Exemptions from MTD are allowable on the grounds of religion, location, age or disability that exclude the use of technology or the internet. However, the HMRC will need to be convinced before they will allow it.

Some discussion are reported as having taken place around a total lower taxable income threshold. Currently indications are that it will be £10,000. 

Will the way a business pays its tax bill change ? 

Under the current system for self assessment any unpaid Tax and NI will fall due for payment by 31st January in the year following the tax year end (5th April) plus half of a payment on account for the next tax year, based on the previous year’s tax due (if it was over £1000), with the second half instalment due 31st July.

Under MTD, the due date of 31st January for payments will remain, however, the submission of MTD quarterly reports will prompt HMRC to raise an estimate of the tax due.

Giving Businesses the option to ‘pay as you go’ would imply making payments on account in line with the HMRC estimate each time an income / expense report is submitted.
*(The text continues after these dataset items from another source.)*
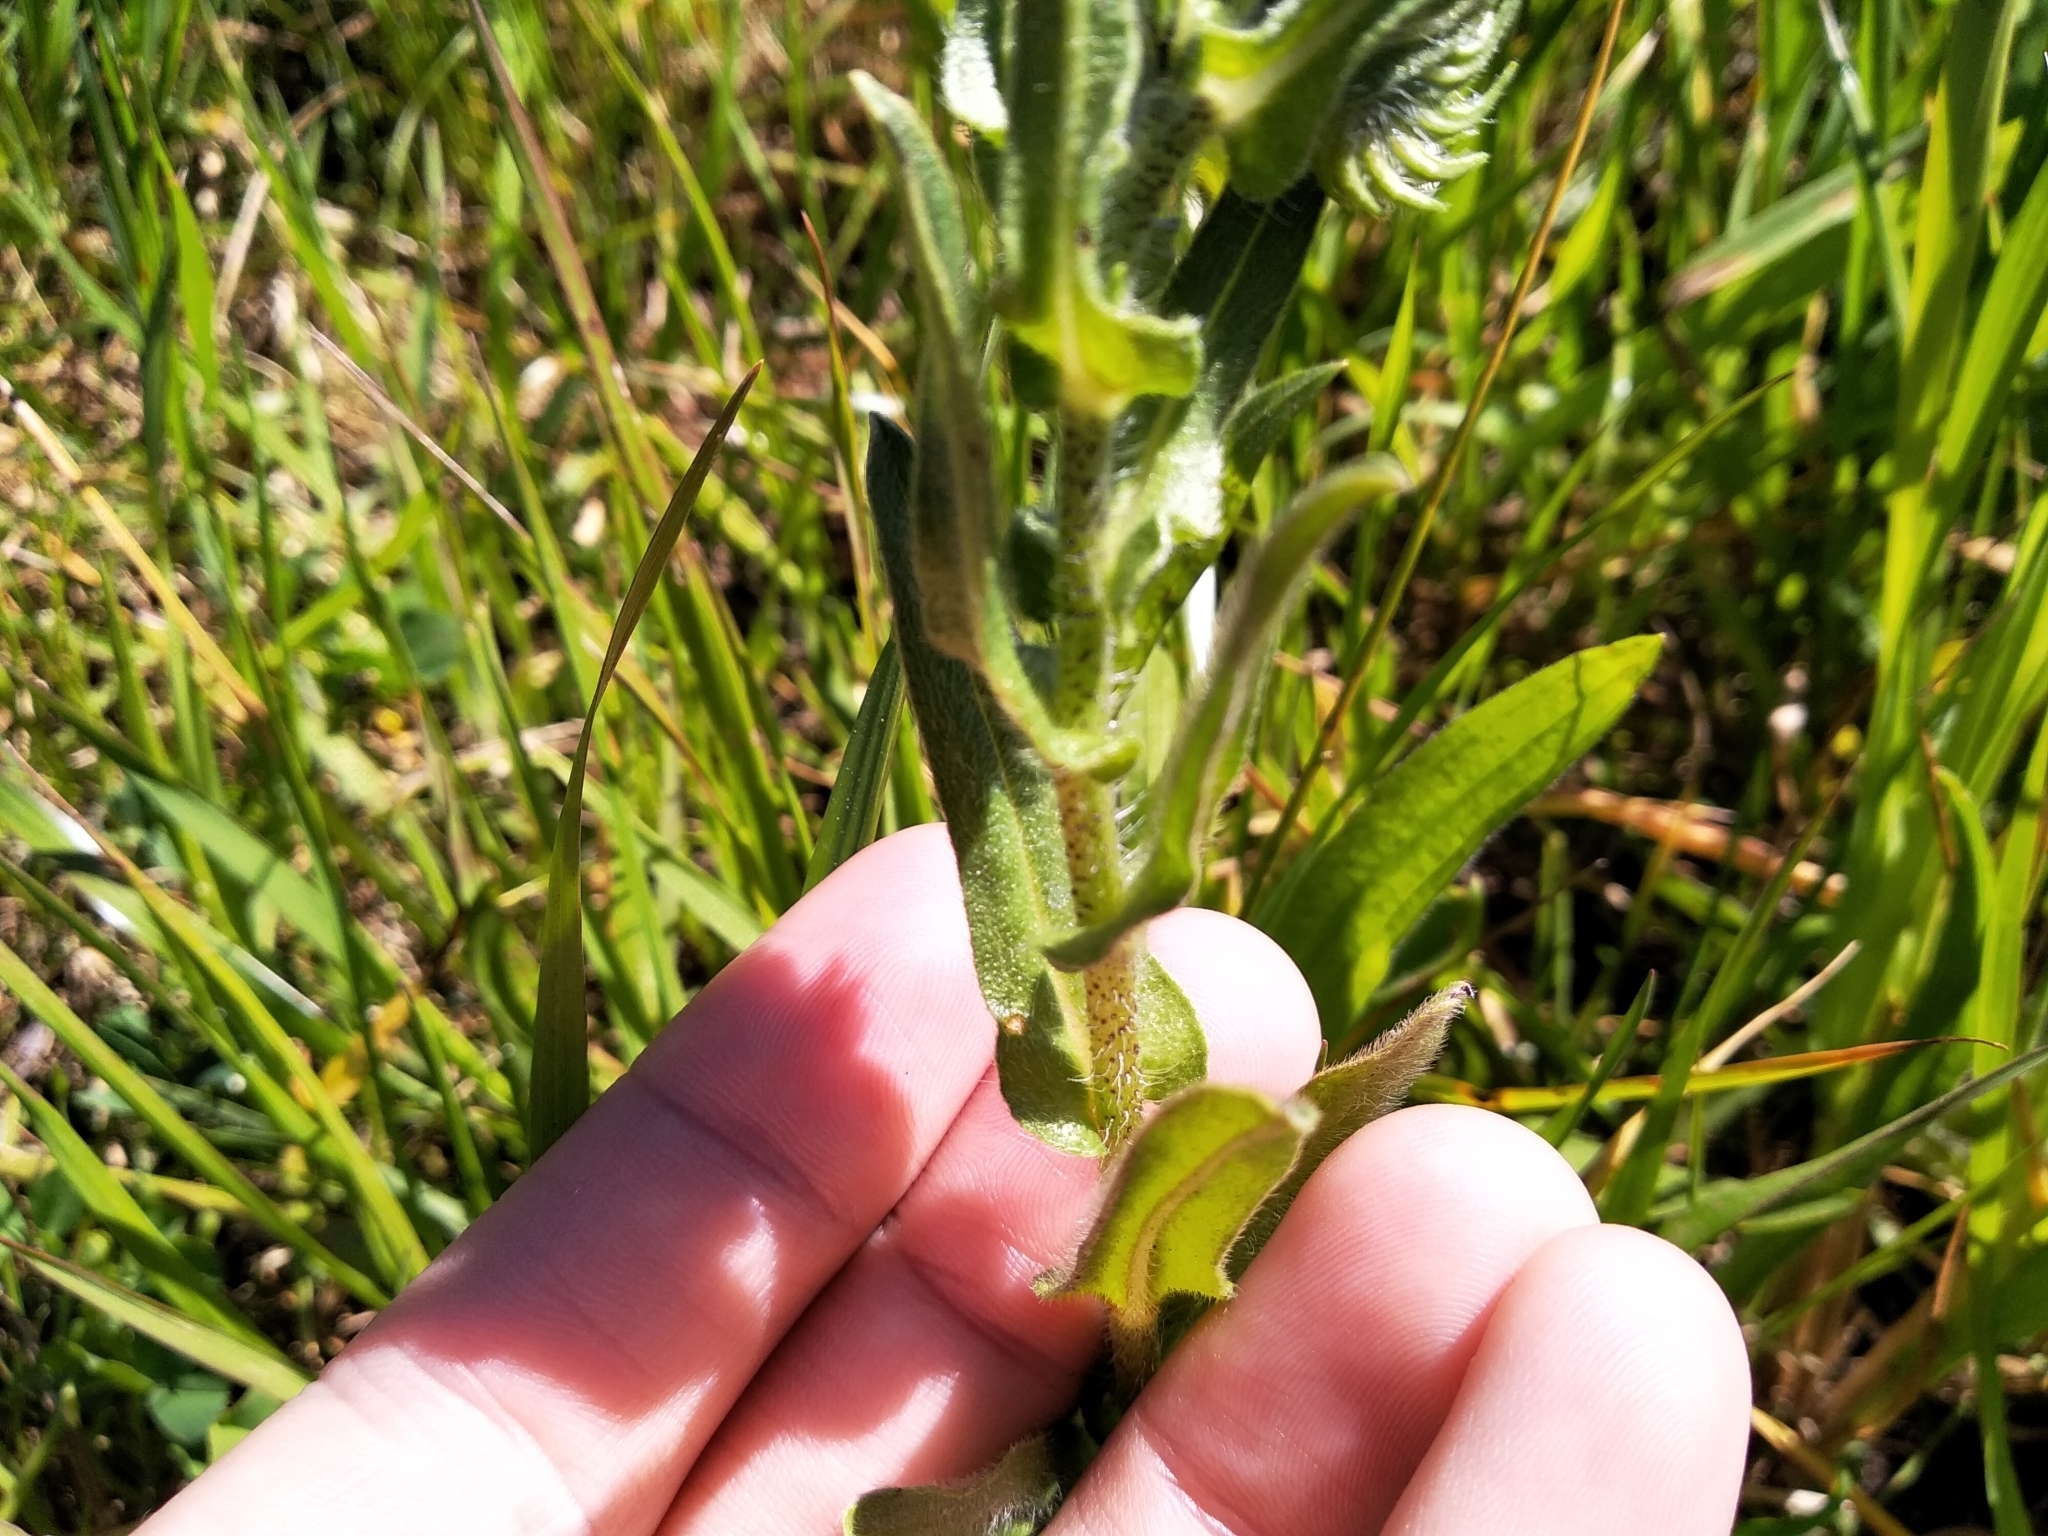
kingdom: Plantae
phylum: Tracheophyta
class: Magnoliopsida
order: Boraginales
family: Boraginaceae
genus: Echium
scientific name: Echium plantagineum
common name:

The current system of often burdensome twice yearly payments on account based on a good year in a year when cash flow is an issue will be replaced by more frequent payments based on real time results.

It’s anticipated that Corporation Tax will follow a similar ‘pay as you go’ process to Self Assessment Income Tax.

The overall aim of MTD is to bring each taxpayers details together in one place much like online banking to declare and pay tax in year.


Covid 19 has come at great cost to everyone, not least the economy. The government investment in businesses has meant unprecedented borrowing alongside a predicted substantial economic down turn. For a government looking more closely at its future revenue, the ‘pay as you go’ aspect of MTD is likely to be seen as an attractive option. It’s not beyond the bounds of possibility that pressing the ‘go’ button on MTD for tax will move up the list of priorities.

When fully implemented, MTD for tax is a mechanism that will level up a system that could be seen as giving the self employed and businesses an unfair advantage over the employed paying tax under PAYE aswell as scope for being problematic.

Perhaps the most convincing argument for businesses to consider is that MTD for tax is the investment in technology and time and could lead to the unwanted complication of having essential records in two places for an accounting period.  Even before Covid 19, digital technology was playing an increasing role in the business community, faced with the prospect of a new normal that investment has been accelerated. Making a business MTD tax ready a part of the investment in technology and change will future proof it and avoid incurring extra cost later.